__WHAT IS REQUIRED__:
Work through the data line by line, gathering every line that has the word "vlastnou".
==========
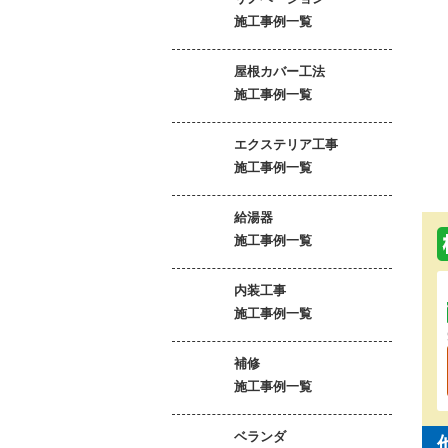
施工事例一覧
屋根カバー工法
施工事例一覧
エクステリア工事
施工事例一覧
給湯器
施工事例一覧
内装工事
施工事例一覧
補修
施工事例一覧
ベランダ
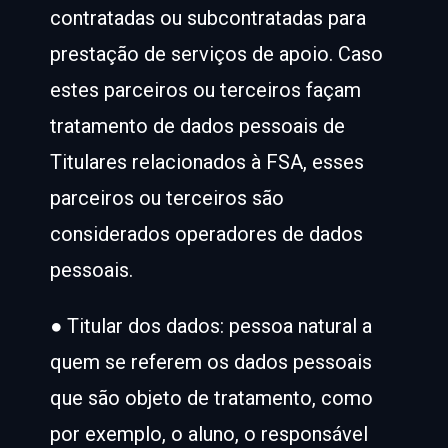
contratadas ou subcontratadas para
prestação de serviços de apoio. Caso
estes parceiros ou terceiros façam
tratamento de dados pessoais de
Titulares relacionados à FSA, esses
parceiros ou terceiros são
considerados operadores de dados
pessoais.
● Titular dos dados: pessoa natural a
quem se referem os dados pessoais
que são objeto de tratamento, como
por exemplo, o aluno, o responsável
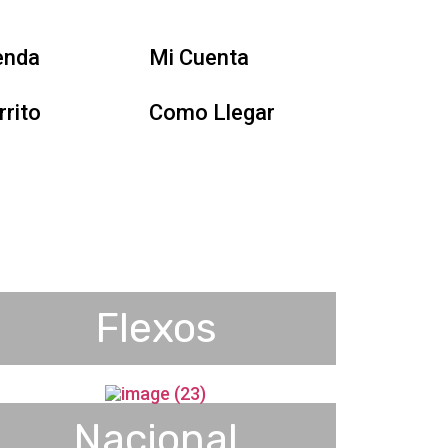
enda
Mi Cuenta
rrito
Como Llegar
Flexos
Nacional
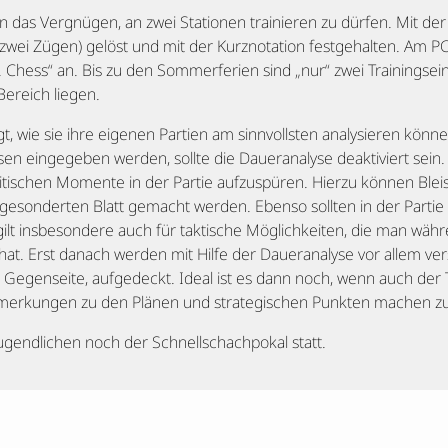
das Vergnügen, an zwei Stationen trainieren zu dürfen. Mit der 
zwei Zügen) gelöst und mit der Kurznotation festgehalten. Am P
hess“ an. Bis zu den Sommerferien sind „nur“ zwei Trainingsein
ereich liegen.
, wie sie ihre eigenen Partien am sinnvollsten analysieren könne
sen eingegeben werden, sollte die Daueranalyse deaktiviert sein.
ritischen Momente in der Partie aufzuspüren. Hierzu können Ble
gesonderten Blatt gemacht werden. Ebenso sollten in der Partie
ilt insbesondere auch für taktische Möglichkeiten, die man wäh
t hat. Erst danach werden mit Hilfe der Daueranalyse vor allem ve
 Gegenseite, aufgedeckt. Ideal ist es dann noch, wenn auch der T
nmerkungen zu den Plänen und strategischen Punkten machen z
Jugendlichen noch der Schnellschachpokal statt.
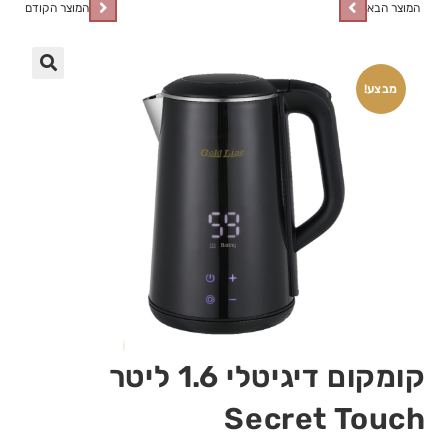
המוצר הבא
המוצר הקודם
🔍
מבצע!
קומקום דיגיטלי 1.6 ליטר
Secret Touch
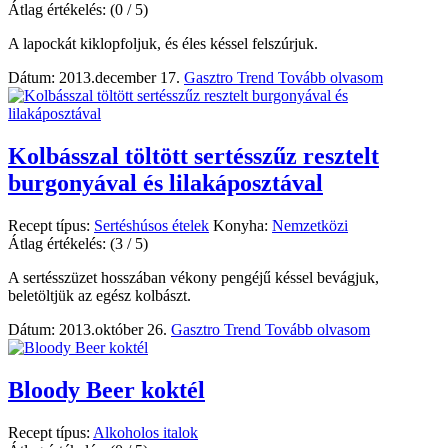
Átlag értékelés:
(0 / 5)
A lapockát kiklopfoljuk, és éles késsel felszúrjuk.
Dátum: 2013.december 17.
Gasztro Trend
Tovább olvasom
Kolbásszal töltött sertésszűz resztelt
burgonyával és lilakáposztával
Recept típus:
Sertéshúsos ételek
Konyha:
Nemzetközi
Átlag értékelés:
(3 / 5)
A sertésszüzet hosszában vékony pengéjű késsel bevágjuk,
beletöltjük az egész kolbászt.
Dátum: 2013.október 26.
Gasztro Trend
Tovább olvasom
Bloody Beer koktél
Recept típus:
Alkoholos italok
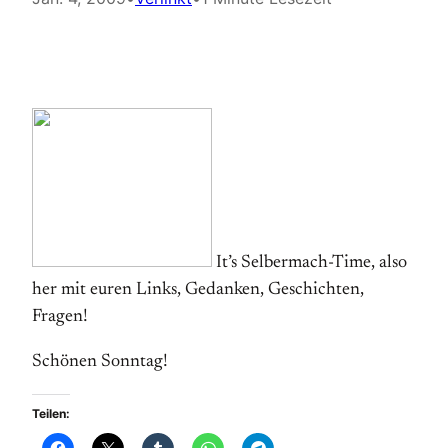
It’s Selbermach-Time, also
her mit euren Links, Gedanken, Geschichten,
Fragen!
Schönen Sonntag!
Teilen:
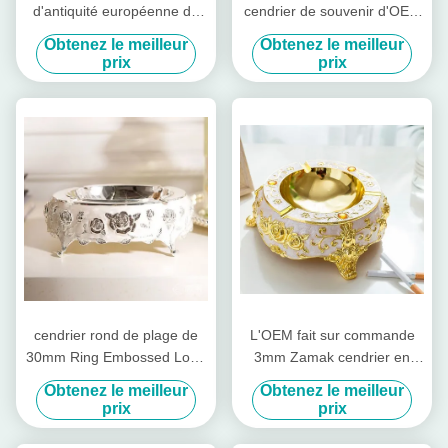
d'antiquité européenne de
cendrier de souvenir d'OEM
style de L149.5mm
L149.5mm
Obtenez le meilleur
Obtenez le meilleur
prix
prix
cendrier rond de plage de
L'OEM fait sur commande
30mm Ring Embossed Logo
3mm Zamak cendrier en
Metal Cigar
alliage de zinc de moulage
Obtenez le meilleur
Obtenez le meilleur
mécanique sous pression
prix
prix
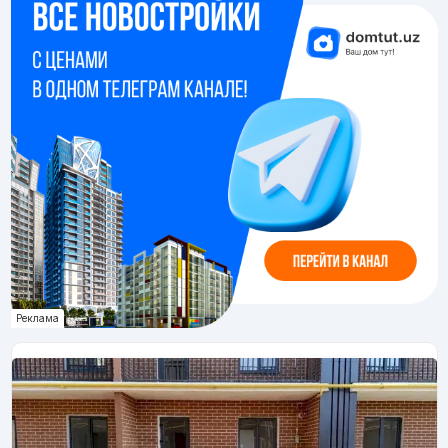
Реклама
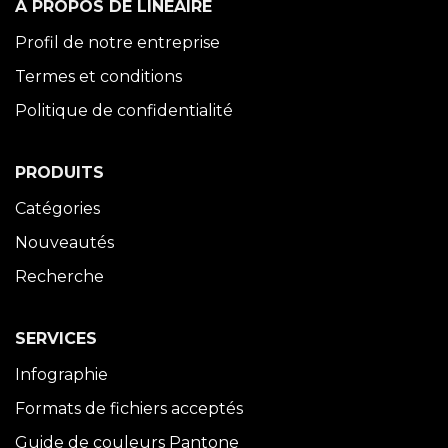
À PROPOS DE LINÉAIRE
Profil de notre entreprise
Termes et conditions
Politique de confidentialité
PRODUITS
Catégories
Nouveautés
Recherche
SERVICES
Infographie
Formats de fichiers acceptés
Guide de couleurs Pantone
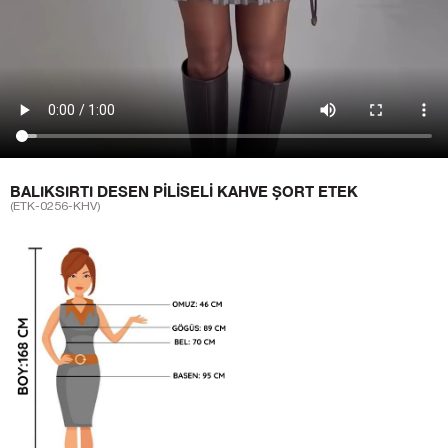
BALIKSIRTI DESEN PILISELI KAHVE ŞORT ETEK
(ETK-0256-KHV)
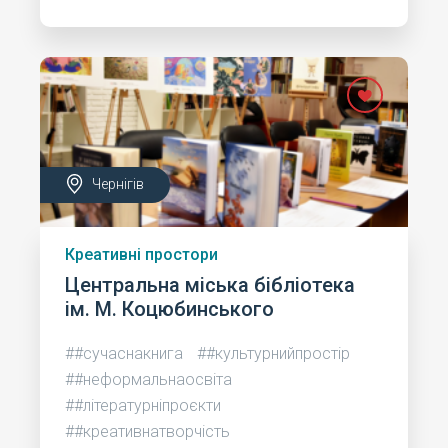
Чернігів
Креативні простори
Центральна міська бібліотека
ім. М. Коцюбинського
##сучаснакнига
##культурнийпростір
##неформальнаосвіта
##літературніпроєкти
##креативнатворчість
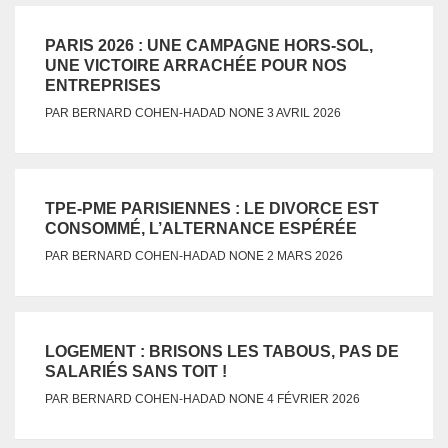
PARIS 2026 : UNE CAMPAGNE HORS-SOL,
UNE VICTOIRE ARRACHÉE POUR NOS
ENTREPRISES
NONE
PAR
BERNARD COHEN-HADAD
3 AVRIL 2026
TPE-PME PARISIENNES : LE DIVORCE EST
CONSOMMÉ, L’ALTERNANCE ESPÉRÉE
NONE
PAR
BERNARD COHEN-HADAD
2 MARS 2026
LOGEMENT : BRISONS LES TABOUS, PAS DE
SALARIÉS SANS TOIT !
NONE
PAR
BERNARD COHEN-HADAD
4 FÉVRIER 2026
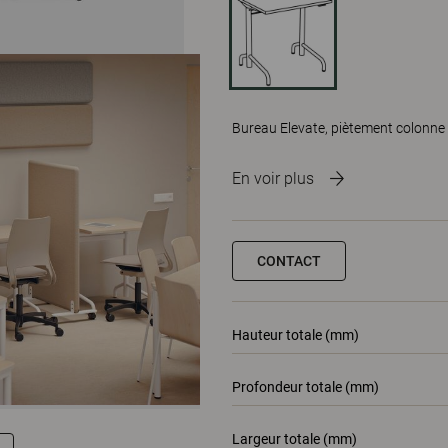
Bureau Elevate, piètement colonne
En voir plus
CONTACT
Hauteur totale (mm)
Profondeur totale (mm)
Largeur totale (mm)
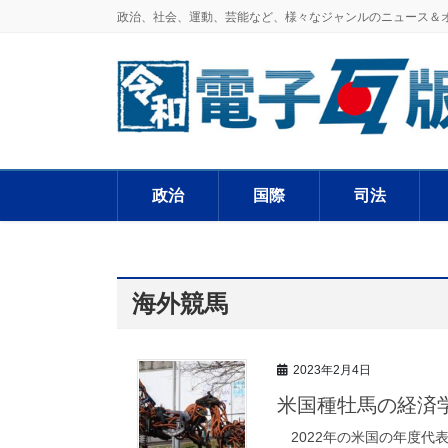
政治、社会、運動、芸能など、様々なジャンルのニュース＆
政治
国際
司法
海外競馬
2023年2月4日
米国種牡馬の経済
2022年の米国の年度代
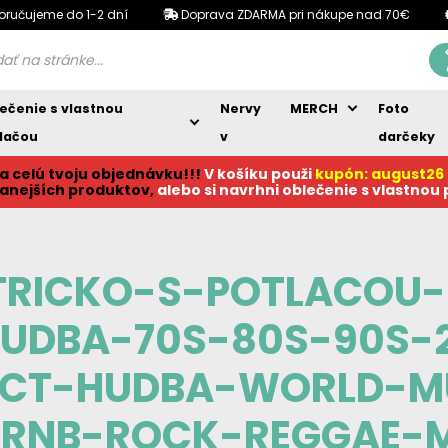
oručujeme do 1-2 dní
Doprava ZDARMA pri nákupe nad 70€
ečenie s vlastnou
Nervy
MERCH
Foto
lačou
v
darčeky
a celú tvoju objednávku!!!
V košíku p
ouži
kupón: august26
anejších produktov,
alebo si navrhni oblečenie s vlastnou
TRICKO-S-POTLACOU
-HUDBA-70S-80S-90S-
ACT-HUDBA-WORLD-MU
RNB-ROCK-REGGAE-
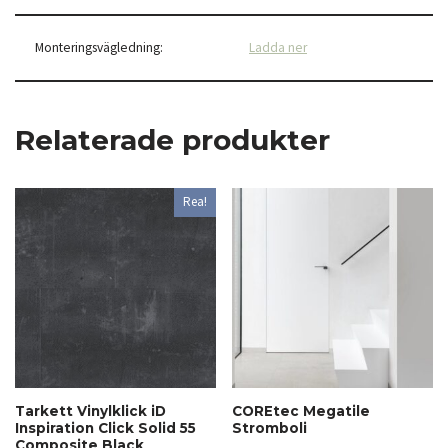
Monteringsvägledning:
Ladda ner
Relaterade produkter
Rea!
Tarkett Vinylklick iD
COREtec Megatile
Inspiration Click Solid 55
Stromboli
Composite Black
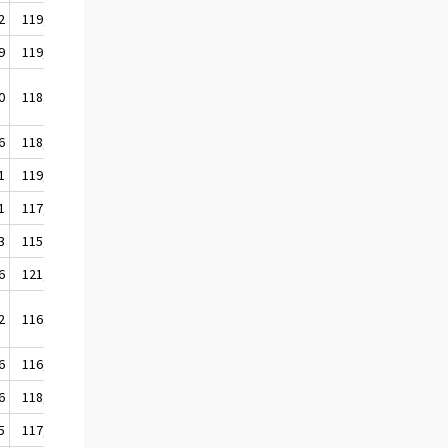
2
119,3
9
119,7
0
118,5
6
118,0
1
119,6
1
117,1
3
115,1
6
121,8
2
116,7
6
116,0
6
118,2
5
117,9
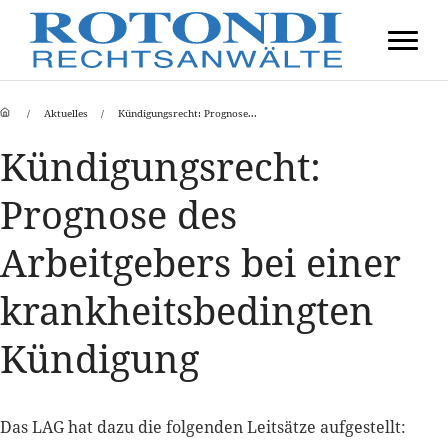
Aktuelles
Kündigungsrecht: Prognose...
Kündigungsrecht:
Prognose des
Arbeitgebers bei einer
krankheitsbedingten
Kündigung
Das LAG hat dazu die folgenden Leitsätze aufgestellt:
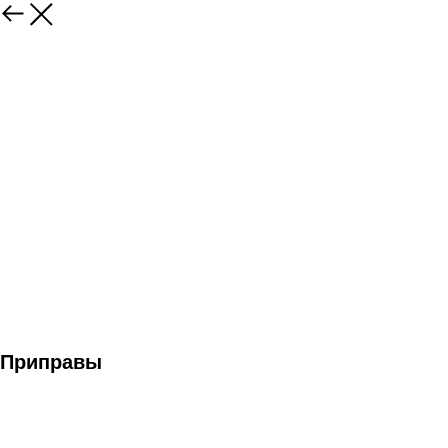
Приправы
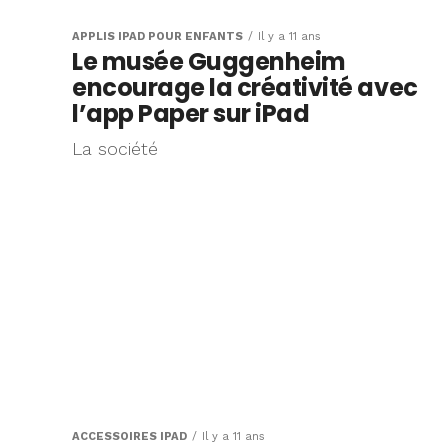
APPLIS IPAD POUR ENFANTS
Il y a 11 ans
Le musée Guggenheim
encourage la créativité avec
l’app Paper sur iPad
La société
ACCESSOIRES IPAD
Il y a 11 ans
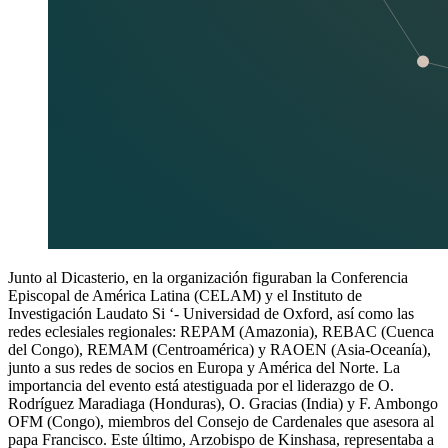
Junto al Dicasterio, en la organización figuraban la Conferencia
Episcopal de América Latina (CELAM) y el Instituto de
Investigación Laudato Si ‘- Universidad de Oxford, así como las
redes eclesiales regionales: REPAM (Amazonia), REBAC (Cuenca
del Congo), REMAM (Centroamérica) y RAOEN (Asia-Oceanía),
junto a sus redes de socios en Europa y América del Norte. La
importancia del evento está atestiguada por el liderazgo de O.
Rodríguez Maradiaga (Honduras), O. Gracias (India) y F. Ambongo
OFM (Congo), miembros del Consejo de Cardenales que asesora al
papa Francisco. Este último, Arzobispo de Kinshasa, representaba a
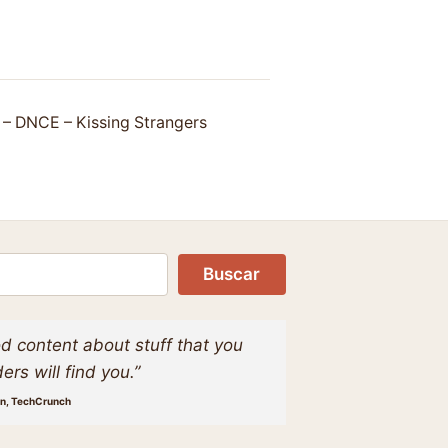
s – DNCE – Kissing Strangers
Buscar
d content about stuff that you
ers will find you.”
on, TechCrunch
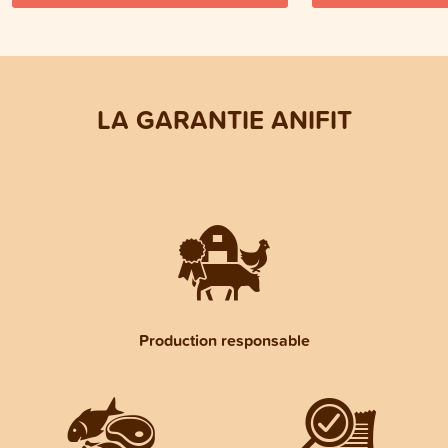
LA GARANTIE ANIFIT
Production responsable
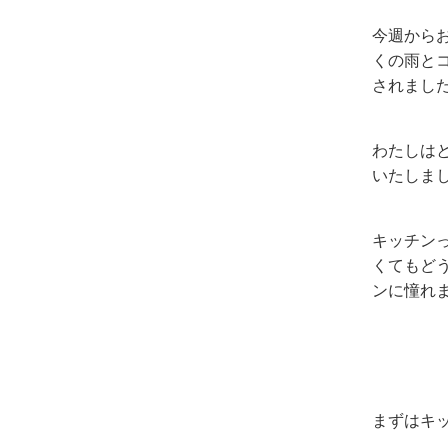
今週から
くの雨と
されまし
わたしは
いたしま
キッチン
くてもど
ンに憧れ
まずはキ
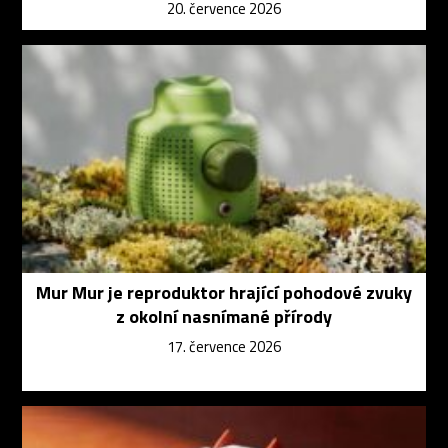
20. července 2026
Mur Mur je reproduktor hrající pohodové zvuky
z okolní nasnímané přírody
17. července 2026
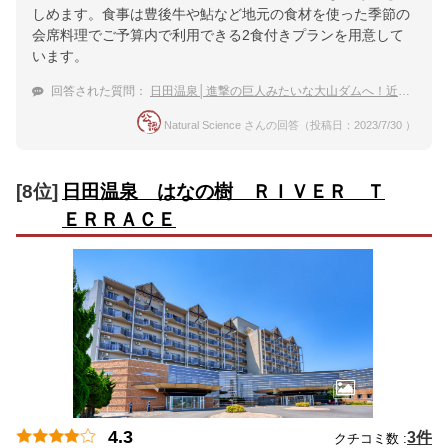
しめます。食事は豊後牛や鮎など地元の食材を使った季節の
会席料理でご予算内で利用できる2食付きプランを用意して
います。
回答された質問：
日田温泉│進撃の巨人みたいな大山ダムへ！近くの温泉宿を教えて。
Natural Science さんの回答（投稿日：2023/7/30 ）
[8位]
日田温泉 はなの樹 ＲＩＶＥＲ Ｔ
ＥＲＲＡＣＥ
4.3
3件
クチコミ数 :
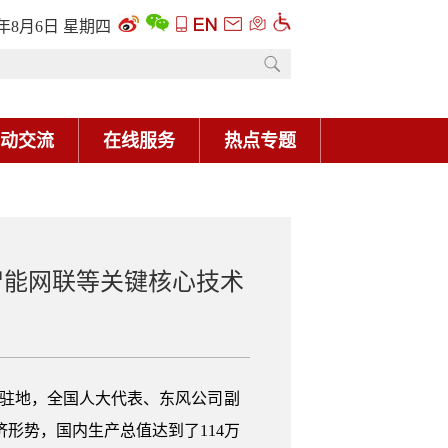
6年8月6日 星期四
动交流
在线服务
热点专题
智能网联等关键核心技术
回驻地，全国人大代表、东风公司副
济形势，国内生产总值达到了114万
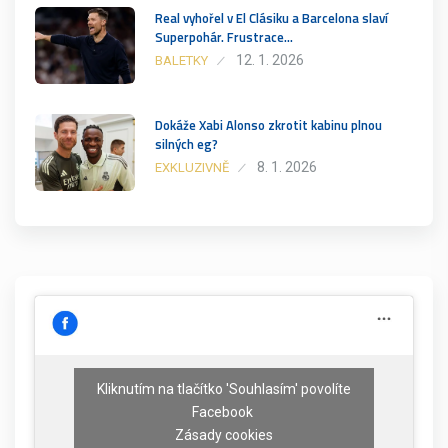
Real vyhořel v El Clásiku a Barcelona slaví
Superpohár. Frustrace…
12. 1. 2026
BALETKY
Dokáže Xabi Alonso zkrotit kabinu plnou
silných eg?
8. 1. 2026
EXKLUZIVNĚ
Kliknutím na tlačítko 'Souhlasím' povolíte
Facebook
Zásady cookies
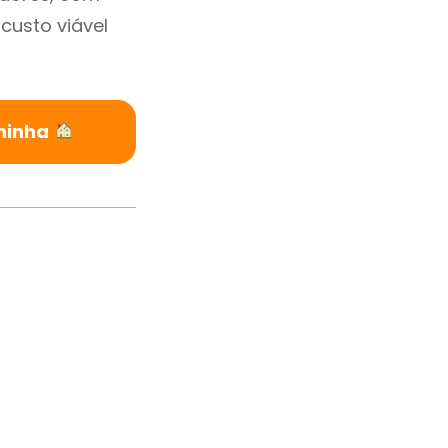
custo viável
aminha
==========
__RESULT__:
ečenie s vlastnou
alebo si navrhni oblečenie s vlastnou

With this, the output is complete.